Jedzenie dla życia, czy życie dla jedzenia. Płaskurka, samopsza, orkisz i ja

Nadeszła jesień. Czuje to całą sobą. Długie noce, krótsze dni, słońce inaczej świeci a przede wszystkich ogrom pracy.
Nim zdążyłam złapać oddech po "Warszawskim Festiwalu Kulinarnym. Rośliny, owady i miód." już pędziłam ku Ogrodowemu Odkrywaniu i Festiwalowi Nauki w jednym.

W ubiegłą sobotę miałam przyjemność prowadzić warsztaty "Jedzenie dla życia, czy życie dla jedzenia" ale i krótki wykładowy wstęp (o tym samym tytule) dotyczący znaczenia ochrony różnorodności odmian uprawnych roślin. 

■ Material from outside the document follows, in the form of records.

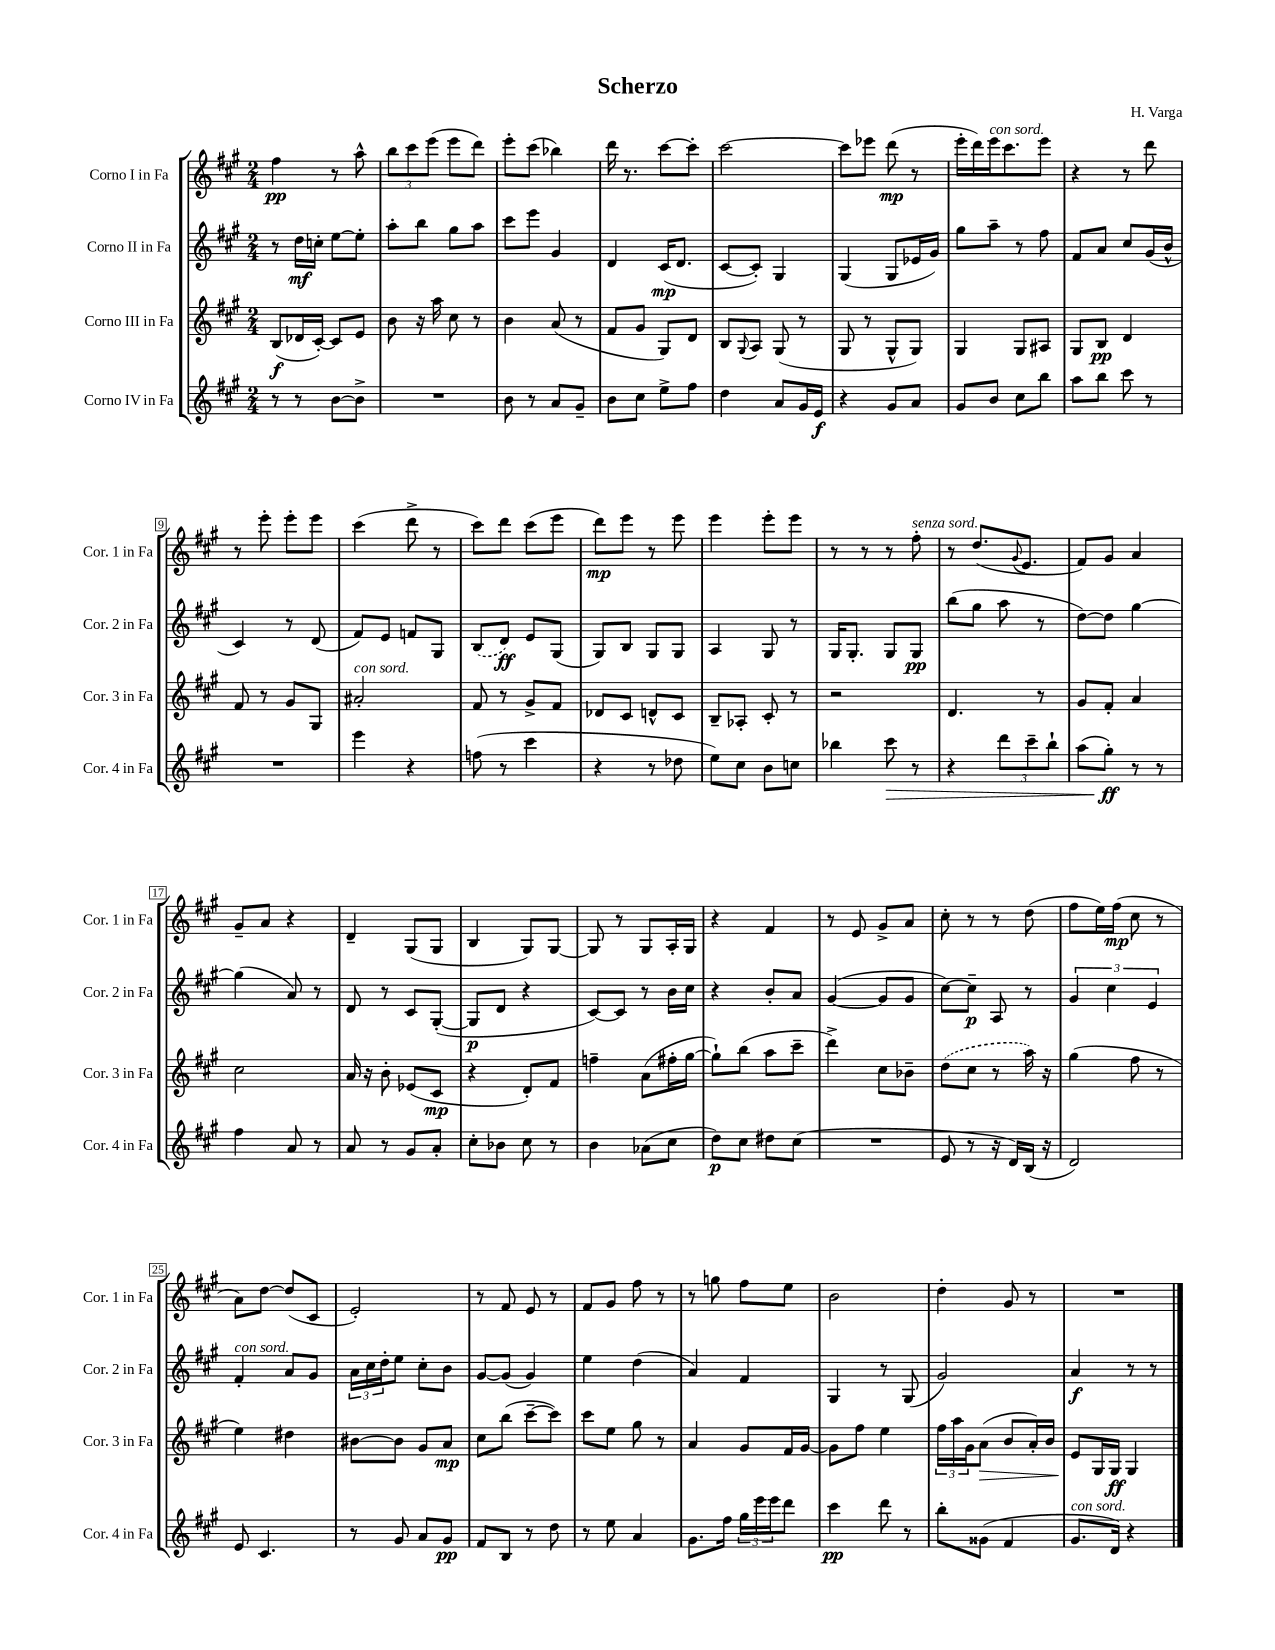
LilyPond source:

\header { title = "Scherzo" composer = "H. Varga" }
<<
\new StaffGroup <<
\new Staff = "s0" \with { instrumentName = "Corno I in Fa" shortInstrumentName = "Cor. 1 in Fa" } {
    \clef treble \key a \major \numericTimeSignature \time 2/4
    fis''4\pp r8 a''8-^ |
    \tuplet 3/2 { b''8 cis'''8 e'''8( } e'''8 d'''8) |
    e'''8-. cis'''8( bes''4) |
    d'''16 r8. cis'''8~ cis'''8-. |
    cis'''2~ |
    cis'''8 ees'''8 d'''8\mp( r8 |
    e'''16-. d'''16) e'''16^\markup { \italic "con sord." } cis'''8. e'''8 |
    r4 r8 d'''8 |
    r8 e'''8-. e'''8-. e'''8 |
    cis'''4( d'''8-> r8 |
    cis'''8) d'''8 cis'''8( e'''8 |
    d'''8\mp) e'''8 r8 e'''8 |
    e'''4 e'''8-. e'''8 |
    r8 r8 r8 fis''8-.^\markup { \italic "senza sord." } |
    r8 d''8.( \appoggiatura { gis'8 } e'8. |
    fis'8) gis'8 a'4 |
    gis'8-- a'8 r4 |
    d'4-- gis8( gis8 |
    b4 gis8) gis8~ |
    gis8 r8 gis8 a16-. gis16 |
    r4 fis'4 |
    r8 e'8 gis'8-> a'8 |
    cis''8-. r8 r8 d''8( |
    fis''8 e''16) fis''16\mp( cis''8 r8 |
    a'8) d''8~ d''8( cis'8 |
    e'2-.) |
    r8 fis'8 e'8 r8 |
    fis'8 gis'8 fis''8 r8 |
    r8 g''8 fis''8 e''8 |
    b'2 |
    d''4-. gis'8 r8 |
    R2 \bar "|." |
}
\new Staff = "s1" \with { instrumentName = "Corno II in Fa" shortInstrumentName = "Cor. 2 in Fa" } {
    \clef treble \key a \major \numericTimeSignature \time 2/4
    r8 d''16\mf c''16-. e''8~ e''8-. |
    a''8-. b''8 gis''8 a''8 |
    cis'''8 e'''8 gis'4 |
    d'4 cis'16\mp( d'8. |
    cis'8~ cis'8-.) gis4 |
    gis4( gis8 ees'16 gis'16) |
    gis''8 a''8-- r8 fis''8 |
    fis'8 a'8 cis''8 gis'16( b'16-^ |
    cis'4) r8 d'8( |
    fis'8) e'8 f'8 gis8 |
    \once \slurDashed b8( d'8\ff) e'8 gis8( |
    gis8) b8 gis8 gis8 |
    a4 gis8 r8 |
    gis16 gis8.-. gis8 gis8\pp |
    b''8( gis''8 a''8 r8 |
    d''8~) d''8 gis''4~ |
    gis''4( a'8) r8 |
    d'8 r8 cis'8 gis8~-.( |
    gis8\p d'8 r4 |
    cis'8~) cis'8 r8 b'16 cis''16 |
    r4 b'8-. a'8 |
    gis'4~( gis'8 gis'8 |
    cis''8~) cis''8--\p a8 r8 |
    \tuplet 3/2 { gis'4 cis''4 e'4 } |
    fis'4-.^\markup { \italic "con sord." } a'8 gis'8 |
    \tuplet 3/2 { a'16 cis''16 d''16-. } e''8 cis''8-. b'8 |
    gis'8~ gis'8( gis'4) |
    e''4 d''4( |
    a'4) fis'4 |
    gis4 r8 gis8( |
    gis'2) |
    a'4\f r8 r8 \bar "|." |
}
\new Staff = "s2" \with { instrumentName = "Corno III in Fa" shortInstrumentName = "Cor. 3 in Fa" } {
    \clef treble \key a \major \numericTimeSignature \time 2/4
    b8\f( des'16 cis'16~-.) cis'8 e'8 |
    b'8 r16 a''16 cis''8 r8 |
    b'4 a'8( r8 |
    fis'8 gis'8 gis8) d'8 |
    b8 \appoggiatura { gis8 } a8 gis8( r8 |
    gis8 r8 gis8-^ gis8) |
    gis4 gis8 ais8 |
    gis8 b8\pp d'4 |
    fis'8 r8 gis'8 gis8 |
    ais'2-.^\markup { \italic "con sord." } |
    fis'8 r8 gis'8-> fis'8 |
    des'8 cis'8 d'8-^ cis'8 |
    b8-- aes8-. cis'8-. r8 |
    r2 |
    d'4. r8 |
    gis'8 fis'8-. a'4 |
    cis''2 |
    a'16 r16 b'8-. ees'8( cis'8\mp |
    r4 d'8-.) fis'8 |
    f''4-- a'8( fis''16-. gis''16~ |
    gis''8-!) b''8( a''8 cis'''8-- |
    d'''4->) cis''8 bes'8-- |
    \once \slurDashed d''8( cis''8 r8 a''16) r16 |
    gis''4( fis''8 r8 |
    e''4) dis''4 |
    bis'8~ bis'8 gis'8 a'8\mp |
    cis''8 b''8( cis'''8~-- cis'''8) |
    cis'''8 e''8 gis''8 r8 |
    a'4 gis'8 fis'16 gis'16~ |
    gis'8 fis''8 e''4 |
    \tuplet 3/2 { fis''16 a''16 gis'16 } a'8\>( b'8 a'16-.) b'16 |
    e'8\! gis16 gis16\ff gis4 \bar "|." |
}
\new Staff = "s3" \with { instrumentName = "Corno IV in Fa" shortInstrumentName = "Cor. 4 in Fa" } {
    \clef treble \key a \major \numericTimeSignature \time 2/4
    r8 r8 b'8~ b'8-> |
    R2 |
    b'8 r8 a'8 gis'8-- |
    b'8 cis''8 e''8-> fis''8 |
    d''4 a'8 gis'16 e'16\f |
    r4 gis'8 a'8 |
    gis'8 b'8 cis''8 b''8 |
    a''8 b''8 cis'''8 r8 |
    R2 |
    e'''4 r4 |
    f''8( r8 cis'''4 |
    r4 r8 des''8 |
    e''8) cis''8 b'8 c''8 |
    bes''4 cis'''8\> r8 |
    r4 \tuplet 3/2 { d'''8 cis'''8-- b''8-! } |
    a''8( gis''8-.\ff\!) r8 r8 |
    fis''4 a'8 r8 |
    a'8 r8 gis'8 a'8-. |
    cis''8-. bes'8 cis''8 r8 |
    b'4 aes'8( cis''8 |
    d''8\p) cis''8 dis''8 cis''8( |
    R2 |
    e'8 r8 r16 d'16) b16( r16 |
    d'2) |
    e'8 cis'4. |
    r8 gis'8 a'8 gis'8\pp |
    fis'8 b8 r8 d''8 |
    r8 e''8 a'4 |
    gis'8. fis''16 \tuplet 3/2 { gis''16 e'''16 e'''16 } d'''8 |
    cis'''4\pp d'''8 r8 |
    b''8-. gisis'8( fis'4 |
    gis'8.^\markup { \italic "con sord." } d'16) r4 \bar "|." |
}
>>
>>
\layout { \context { \Score \override BarNumber.stencil = #(make-stencil-boxer 0.1 0.3 ly:text-interface::print) } }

Towarzyszyła mi moja ogrodowa koleżanka edukatorka Krystyna Jędzrzejewska-Szmek, która nie dość, że zrobiła super książeczkę z przepisami to jeszcze jej autorstwa  wszystkie zdjęcia dokumentujące wydarzenie a także poprowadziła warsztat w jednej z sal. Kris dziękuję za współudział!




Uczestnicy pierwszej części (wykład+film) mieli możliwość obejrzenia dwóch filmów: o starych odmianach jabłoni oraz o prastarych zbożach, a także wzięli udział w KaszTeście. 

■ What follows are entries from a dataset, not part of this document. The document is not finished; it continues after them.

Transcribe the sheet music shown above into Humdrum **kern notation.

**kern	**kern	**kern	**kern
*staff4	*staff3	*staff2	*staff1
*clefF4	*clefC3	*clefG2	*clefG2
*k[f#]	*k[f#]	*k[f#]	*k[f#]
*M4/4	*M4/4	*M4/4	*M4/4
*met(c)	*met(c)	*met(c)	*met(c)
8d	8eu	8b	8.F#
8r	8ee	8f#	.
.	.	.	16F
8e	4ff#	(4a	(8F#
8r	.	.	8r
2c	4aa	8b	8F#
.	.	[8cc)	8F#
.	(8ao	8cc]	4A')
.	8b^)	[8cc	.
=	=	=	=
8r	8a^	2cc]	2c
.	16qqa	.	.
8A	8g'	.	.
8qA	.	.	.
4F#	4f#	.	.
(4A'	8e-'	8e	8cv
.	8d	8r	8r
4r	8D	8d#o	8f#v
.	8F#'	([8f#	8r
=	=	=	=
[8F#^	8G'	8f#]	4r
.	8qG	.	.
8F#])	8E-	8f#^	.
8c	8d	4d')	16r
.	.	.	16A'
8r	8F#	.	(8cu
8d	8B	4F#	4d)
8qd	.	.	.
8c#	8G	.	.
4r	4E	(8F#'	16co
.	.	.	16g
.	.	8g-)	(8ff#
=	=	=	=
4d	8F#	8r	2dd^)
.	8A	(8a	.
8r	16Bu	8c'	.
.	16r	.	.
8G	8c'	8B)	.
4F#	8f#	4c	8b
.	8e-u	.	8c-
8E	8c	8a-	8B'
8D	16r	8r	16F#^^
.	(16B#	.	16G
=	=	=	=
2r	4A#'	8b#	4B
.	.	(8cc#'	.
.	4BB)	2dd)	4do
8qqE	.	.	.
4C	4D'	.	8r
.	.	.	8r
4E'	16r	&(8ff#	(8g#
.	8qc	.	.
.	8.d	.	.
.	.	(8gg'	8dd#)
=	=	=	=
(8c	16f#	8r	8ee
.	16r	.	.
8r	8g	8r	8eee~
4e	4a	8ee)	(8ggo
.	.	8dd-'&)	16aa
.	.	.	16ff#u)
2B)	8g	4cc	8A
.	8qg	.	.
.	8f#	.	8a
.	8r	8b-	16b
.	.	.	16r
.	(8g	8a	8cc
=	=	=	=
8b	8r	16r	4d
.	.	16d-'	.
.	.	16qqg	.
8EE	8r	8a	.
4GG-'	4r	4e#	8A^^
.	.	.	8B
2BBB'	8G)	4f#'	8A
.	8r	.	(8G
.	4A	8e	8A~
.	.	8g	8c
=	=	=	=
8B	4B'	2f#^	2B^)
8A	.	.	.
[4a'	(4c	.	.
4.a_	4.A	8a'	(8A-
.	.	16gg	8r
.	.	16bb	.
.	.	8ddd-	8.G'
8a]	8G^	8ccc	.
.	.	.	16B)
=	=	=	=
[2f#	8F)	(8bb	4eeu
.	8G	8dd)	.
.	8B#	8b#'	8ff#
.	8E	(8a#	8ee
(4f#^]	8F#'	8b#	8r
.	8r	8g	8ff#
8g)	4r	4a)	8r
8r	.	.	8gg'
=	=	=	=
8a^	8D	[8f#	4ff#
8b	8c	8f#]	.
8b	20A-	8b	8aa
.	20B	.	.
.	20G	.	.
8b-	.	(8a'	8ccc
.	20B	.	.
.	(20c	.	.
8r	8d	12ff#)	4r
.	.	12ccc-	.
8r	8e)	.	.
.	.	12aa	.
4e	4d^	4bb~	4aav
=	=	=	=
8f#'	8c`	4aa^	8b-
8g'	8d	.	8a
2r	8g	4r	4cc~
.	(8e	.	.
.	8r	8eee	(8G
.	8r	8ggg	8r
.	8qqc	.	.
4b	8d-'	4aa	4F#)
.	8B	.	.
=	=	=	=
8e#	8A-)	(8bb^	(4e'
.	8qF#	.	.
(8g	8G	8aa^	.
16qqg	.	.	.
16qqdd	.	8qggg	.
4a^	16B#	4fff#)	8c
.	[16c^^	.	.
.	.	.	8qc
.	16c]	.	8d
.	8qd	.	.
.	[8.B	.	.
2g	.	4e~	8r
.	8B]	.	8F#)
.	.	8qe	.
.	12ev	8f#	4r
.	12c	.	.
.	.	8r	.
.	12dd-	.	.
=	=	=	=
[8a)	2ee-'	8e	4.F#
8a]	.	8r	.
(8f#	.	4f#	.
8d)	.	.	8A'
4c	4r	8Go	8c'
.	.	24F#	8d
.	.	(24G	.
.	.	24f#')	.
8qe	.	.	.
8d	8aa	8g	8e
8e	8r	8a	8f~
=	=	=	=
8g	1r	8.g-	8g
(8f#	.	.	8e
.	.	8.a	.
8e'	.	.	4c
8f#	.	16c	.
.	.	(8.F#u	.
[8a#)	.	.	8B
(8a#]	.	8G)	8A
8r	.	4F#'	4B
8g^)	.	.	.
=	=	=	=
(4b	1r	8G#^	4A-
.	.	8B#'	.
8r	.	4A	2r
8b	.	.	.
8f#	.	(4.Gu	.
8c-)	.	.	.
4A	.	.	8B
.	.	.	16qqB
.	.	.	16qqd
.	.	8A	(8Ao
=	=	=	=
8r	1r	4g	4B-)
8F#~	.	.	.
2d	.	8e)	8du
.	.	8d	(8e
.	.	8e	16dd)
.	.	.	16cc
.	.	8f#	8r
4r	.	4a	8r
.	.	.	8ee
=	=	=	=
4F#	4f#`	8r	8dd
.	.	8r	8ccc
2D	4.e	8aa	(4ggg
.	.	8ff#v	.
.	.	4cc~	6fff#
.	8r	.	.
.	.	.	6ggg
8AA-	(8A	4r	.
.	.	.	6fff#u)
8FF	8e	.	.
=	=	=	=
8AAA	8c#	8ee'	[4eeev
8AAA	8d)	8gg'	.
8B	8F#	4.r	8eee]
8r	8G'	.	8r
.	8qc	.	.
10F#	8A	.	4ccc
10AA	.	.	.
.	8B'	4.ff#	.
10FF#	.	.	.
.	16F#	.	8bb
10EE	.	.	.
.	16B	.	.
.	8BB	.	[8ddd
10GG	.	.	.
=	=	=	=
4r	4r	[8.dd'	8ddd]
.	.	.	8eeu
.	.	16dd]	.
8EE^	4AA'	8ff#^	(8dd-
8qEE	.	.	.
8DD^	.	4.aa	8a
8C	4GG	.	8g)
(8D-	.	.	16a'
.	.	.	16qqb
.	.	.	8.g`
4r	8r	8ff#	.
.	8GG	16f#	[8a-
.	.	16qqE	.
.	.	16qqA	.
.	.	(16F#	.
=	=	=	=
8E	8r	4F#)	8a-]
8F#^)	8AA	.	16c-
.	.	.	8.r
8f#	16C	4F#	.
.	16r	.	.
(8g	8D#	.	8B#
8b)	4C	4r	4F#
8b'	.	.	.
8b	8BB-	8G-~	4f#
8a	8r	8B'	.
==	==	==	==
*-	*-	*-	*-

Rozmawialiśmy o tym co jadano na ziemiach Polski w czasach Słowian, o tym co zmieniło się na przestrzeni wieków i jakich zmian w roślinach uprawnych dokonał człowiek. Uczestnicy mogli korzystać z tabletów, na których oglądali ryciny z rozmaitymi zbóżami. Rozmawialiśmy o tym co słuchacze rozumieją przez określenie "zdrowe jedzenie", dyskutowaliśmy o wątpliwościach jakie mamy robiąc codzienne zakupy oraz o tym gdzie kupujemy produkty i jakie. 

Dyskusja trwała, czas się kurczył, na szczęście była jeszcze chwila by pójść na ogrodową grządkę czyli do Działu Roślin Użytkowych. 



Po powrocie z Ogrodu rozpoczęliśmy kolejny etap sobotniego spotkania czyli Warsztaty Kulinarne!
Każdy z uczestników otrzymał książeczkę z przepisami, podzieliliśmy się na dwie grupy i w dwóch salach przygotowaliśmy dania.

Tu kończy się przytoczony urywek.